James Shaw (82), who was one of the first to be vaccinated alongside his wife Malita, also 82, said:
“My wife and I are delighted to be receiving this vaccination. I have asthma and bronchitis and I have been desperate to have it so I am really pleased to be one of the first to be getting it.
“I know it takes a little while for the vaccine to work but after today I know that I will feel a bit less worried about going out. I will still be very careful and avoid busy places but knowing I have been vaccinated will really help me.
“All of my friends have said they are going to have the vaccine when it is their turn and I would encourage everyone who is offered this vaccination to take it.”
The clinical risk priority order for deployment of the vaccines remains unchanged and applies to both vaccines. Both are very safe and effective vaccines.

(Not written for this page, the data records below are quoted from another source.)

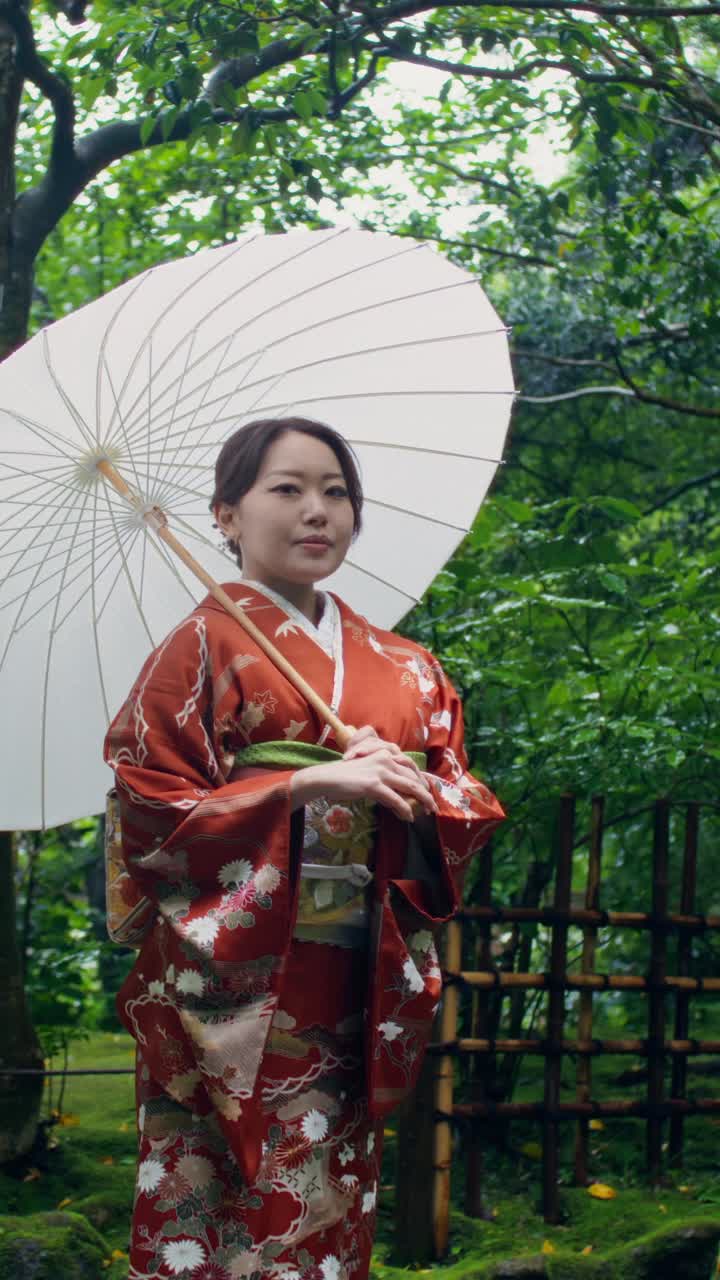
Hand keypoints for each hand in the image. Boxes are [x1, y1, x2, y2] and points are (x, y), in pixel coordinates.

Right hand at [290, 750, 437, 822]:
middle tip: (432, 804)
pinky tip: (408, 817)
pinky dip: (405, 809)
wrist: (326, 778)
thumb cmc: (345, 777)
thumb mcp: (368, 772)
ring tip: (428, 811)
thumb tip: (399, 796)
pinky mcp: (374, 785)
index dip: (422, 778)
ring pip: (410, 787)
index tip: (428, 790)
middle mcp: (386, 759)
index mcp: (384, 754)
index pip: (410, 765)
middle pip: (414, 776)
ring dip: (422, 801)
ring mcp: (380, 772)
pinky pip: (396, 799)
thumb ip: (384, 778)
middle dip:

The four UK Chief Medical Officers have commented that clinical advice supports delivering first vaccine doses to as many people on the JCVI Phase 1 priority list in the shortest possible timeframe and allowing for second doses to be given within 12 weeks. This will maximise the impact of the vaccine programme in its primary aims of reducing mortality and hospitalisations and protecting the NHS and equivalent health services.
Vaccinations will continue to the first priority groups as set by the Joint Committee on Vaccination and Immunisation (JCVI) – residents in a care home for older adults and their carers, people over the age of 80 and frontline health and social care workers. The programme will then be rolled out to the rest of the population sequentially based on the JCVI’s priority list, starting with people aged 75 to 79 years of age, followed next by 70-74-year-olds alongside those who are clinically extremely vulnerable.